站在最后一处山梁上,所有人都停了下来。脚下是蜿蜒的土路,路的尽头,一条灰黄色的大江横在天地间,江面宽阔,水流平缓。对岸,隐约能看见房屋的轮廓,青瓦白墙,聚成一片。
“那就是李庄。”老杨指着对岸说。
沈微雨望着那片屋舍,忽然有种不真实的感觉。两个多月,三千多里路,炮火、轰炸、塌方、狼群……现在终于到了。
肩膀上的伤还在疼,腿也像不是自己的。但心口有什么东西在膨胀,热乎乎的,堵着喉咙。
“今天晚上在江边扎营,明天一早渡江。”老杨安排着,“渡船已经联系好了,李庄那边也知道我们到了。”
大家下了山,在江边找了处平坦的滩涂扎营。这次不用赶路,气氛轻松了很多。几个年轻人甚至跑去江边洗脸,泼水嬉闹起来。
沈微雨没去。她找了块干净的石头坐下,把《流沙坠简》的包袱放在膝上,一层层解开。
油布打开,麻布打开,最后露出那些竹简。两个月颠簸,简牍有些散了,绳子松了。她小心翼翼地把它们按顺序排好,重新系紧。
夕阳西下,江面被染成金红色。波光粼粼,像撒了一江碎金。
燕双飞走过来,在她旁边坐下。他没说话,也看着江面。两人就这么安静地坐着,直到太阳完全沉下去。
“到了李庄,你想先做什么?”燕双飞问。
沈微雨想了想:“找个干燥通风的地方,把这些简牍彻底检查一遍。受潮的要阴干,破损的要修补。”她顿了顿,“你呢?”

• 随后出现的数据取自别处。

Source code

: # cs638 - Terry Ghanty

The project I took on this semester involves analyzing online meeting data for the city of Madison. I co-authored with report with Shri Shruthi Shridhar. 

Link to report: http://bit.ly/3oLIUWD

“先去看旋螺殿。”燕双飞眼睛亮起来,“梁先生说那是明代建筑,斗拱结构很特别。我得赶在开春前把测绘图画出来,不然雨季来了,爬上爬下危险。”
“爬?”沈微雨皱眉。
“嗯,得爬到梁架上量尺寸。”燕双飞比划着,“斗拱一层一层的,不爬上去看不清榫卯怎么咬合的。”
沈微雨想起他说的“古建的骨头”,想起他手背上那些墨迹和划痕。这个人,是真的把那些老木头当活物看。
“小心点。”她轻声说。
燕双飞笑了:“放心,我爬惯了。”
晚饭是江里捞的鱼,老杨带着几个男生用简易渔网捞的,不大,但很鲜。煮了一大锅鱼汤,分着喝。没有碗,就用搪瓷缸子、水壶盖,甚至用手捧着。
沈微雨捧着一缸子鱼汤,小口小口地喝。汤很淡,没什么调料,但暖乎乎的,从喉咙一直暖到胃里。
陈默在教几个男生唱新学的歌,是《黄河大合唱》的片段。声音不高,怕惊扰了对岸,但唱得很投入:
“风在吼,马在叫,
黄河在咆哮,黄河在咆哮……”
沈微雨听着,忽然想起昆明那个秋天,想起路上那些死去的人,那些炸毁的房屋,那些还在坚持教书的先生,那些送鸡蛋的老乡。
这一路,失去的太多。但得到的,也许更多。
至少这些简牍还在,至少这些图纸还在,至少这些人还在。
至少,明天就能踏上李庄的青石板路了。
夜深了,大家围着火堆休息。明天要渡江,今晚得养足精神。
沈微雨躺下,却睡不着。她望着星空——长江边的星空格外清晰,银河像一条发光的带子,横跨天际。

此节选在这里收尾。